## Assigned task
When you reach the line in the listing below that contains "Setting the switch-on delay of switch point 2", begin returning lines exactly as written, and stop after the line that contains "During the service". Return no other lines.

## Data under study
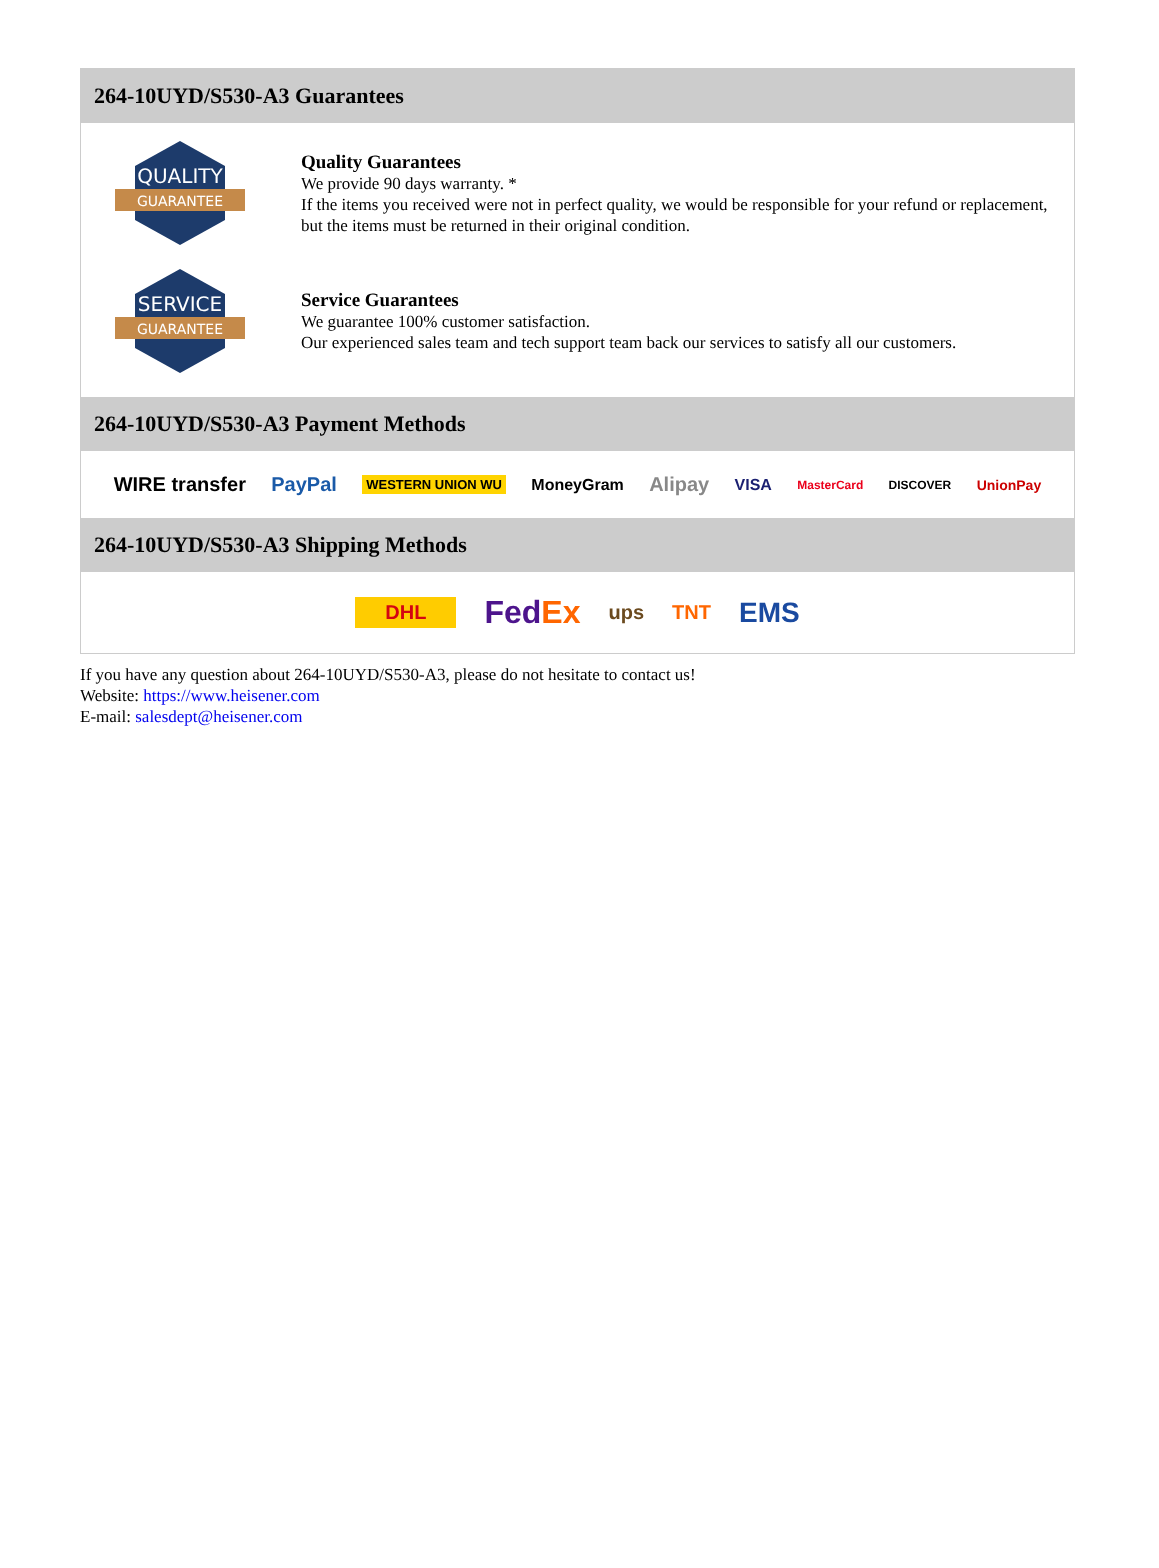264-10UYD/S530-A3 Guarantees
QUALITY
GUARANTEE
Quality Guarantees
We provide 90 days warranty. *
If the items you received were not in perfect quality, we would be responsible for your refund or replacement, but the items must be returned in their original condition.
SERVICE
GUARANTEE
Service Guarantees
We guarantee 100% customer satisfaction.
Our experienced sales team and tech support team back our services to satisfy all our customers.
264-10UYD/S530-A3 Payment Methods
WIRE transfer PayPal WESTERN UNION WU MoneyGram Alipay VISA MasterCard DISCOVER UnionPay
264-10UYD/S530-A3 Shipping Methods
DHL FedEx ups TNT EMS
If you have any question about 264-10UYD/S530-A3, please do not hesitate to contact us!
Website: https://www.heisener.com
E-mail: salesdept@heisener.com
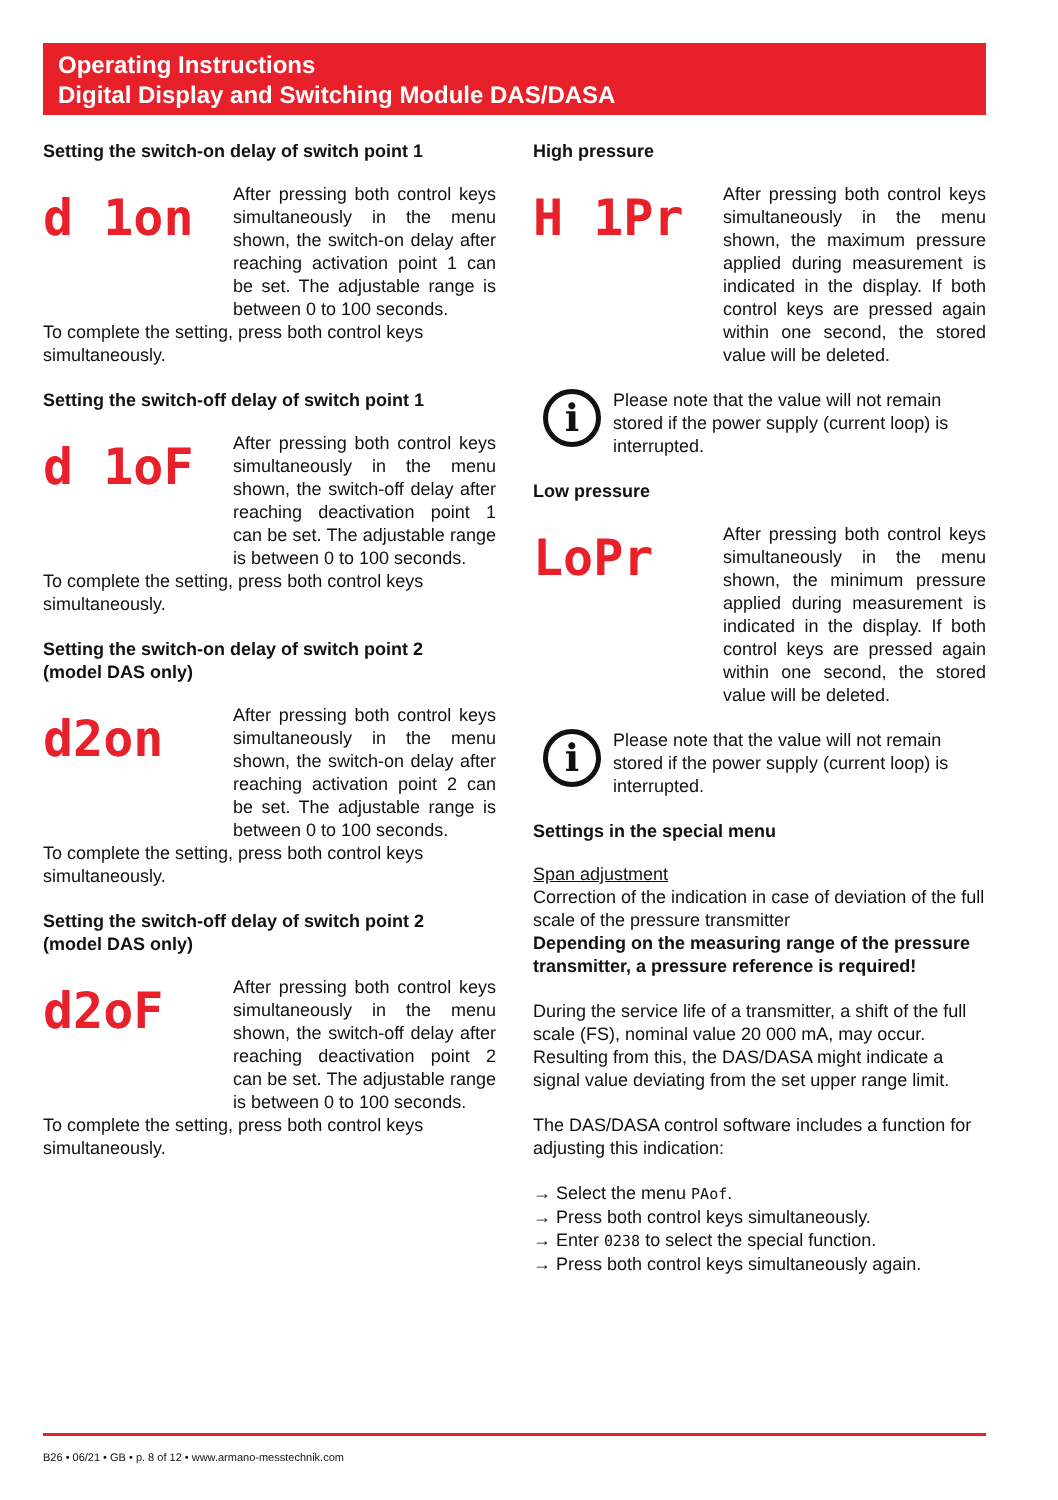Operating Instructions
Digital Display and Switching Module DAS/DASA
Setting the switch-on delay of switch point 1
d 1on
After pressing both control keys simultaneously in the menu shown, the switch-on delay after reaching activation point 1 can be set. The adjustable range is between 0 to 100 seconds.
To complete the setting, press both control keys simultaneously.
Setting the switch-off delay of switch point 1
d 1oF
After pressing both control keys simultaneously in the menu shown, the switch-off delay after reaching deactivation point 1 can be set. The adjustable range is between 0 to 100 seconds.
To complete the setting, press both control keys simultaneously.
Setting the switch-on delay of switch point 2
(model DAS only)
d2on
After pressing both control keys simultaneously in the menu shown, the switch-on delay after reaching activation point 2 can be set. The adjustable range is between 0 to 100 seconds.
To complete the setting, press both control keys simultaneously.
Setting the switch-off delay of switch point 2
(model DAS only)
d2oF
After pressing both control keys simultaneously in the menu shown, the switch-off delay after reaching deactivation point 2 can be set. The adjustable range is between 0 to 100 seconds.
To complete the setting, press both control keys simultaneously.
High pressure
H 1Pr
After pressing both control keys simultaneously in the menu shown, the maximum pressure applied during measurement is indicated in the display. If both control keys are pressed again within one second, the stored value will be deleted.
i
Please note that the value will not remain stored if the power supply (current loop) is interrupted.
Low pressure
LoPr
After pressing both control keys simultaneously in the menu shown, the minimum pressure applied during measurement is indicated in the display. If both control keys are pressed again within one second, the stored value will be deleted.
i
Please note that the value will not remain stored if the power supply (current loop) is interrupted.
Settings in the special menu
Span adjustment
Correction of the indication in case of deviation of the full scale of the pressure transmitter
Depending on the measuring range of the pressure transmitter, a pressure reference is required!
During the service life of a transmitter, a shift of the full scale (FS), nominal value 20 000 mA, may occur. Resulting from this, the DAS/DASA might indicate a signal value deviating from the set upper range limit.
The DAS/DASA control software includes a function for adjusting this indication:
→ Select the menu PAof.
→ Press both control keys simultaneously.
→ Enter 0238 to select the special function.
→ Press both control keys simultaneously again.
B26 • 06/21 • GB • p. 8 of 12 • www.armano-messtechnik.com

## Response to the exercise
Setting the switch-on delay of switch point 2
(model DAS only)
d2on
After pressing both control keys simultaneously in the menu shown, the switch-on delay after reaching activation point 2 can be set. The adjustable range is between 0 to 100 seconds.
To complete the setting, press both control keys simultaneously.
Setting the switch-off delay of switch point 2
(model DAS only)
d2oF
After pressing both control keys simultaneously in the menu shown, the switch-off delay after reaching deactivation point 2 can be set. The adjustable range is between 0 to 100 seconds.
To complete the setting, press both control keys simultaneously.
High pressure
H 1Pr
After pressing both control keys simultaneously in the menu shown, the maximum pressure applied during measurement is indicated in the display. If both control keys are pressed again within one second, the stored value will be deleted.
i
Please note that the value will not remain stored if the power supply (current loop) is interrupted.
Low pressure
LoPr
After pressing both control keys simultaneously in the menu shown, the minimum pressure applied during measurement is indicated in the display. If both control keys are pressed again within one second, the stored value will be deleted.
i
Please note that the value will not remain stored if the power supply (current loop) is interrupted.
Settings in the special menu
Span adjustment
Correction of the indication in case of deviation of the full scale of the pressure transmitter
Depending on the measuring range of the pressure transmitter, a pressure reference is required!
During the service life of a transmitter, a shift of the full scale (FS), nominal value 20 000 mA, may occur. Resulting from this, the DAS/DASA might indicate a signal value deviating from the set upper range limit.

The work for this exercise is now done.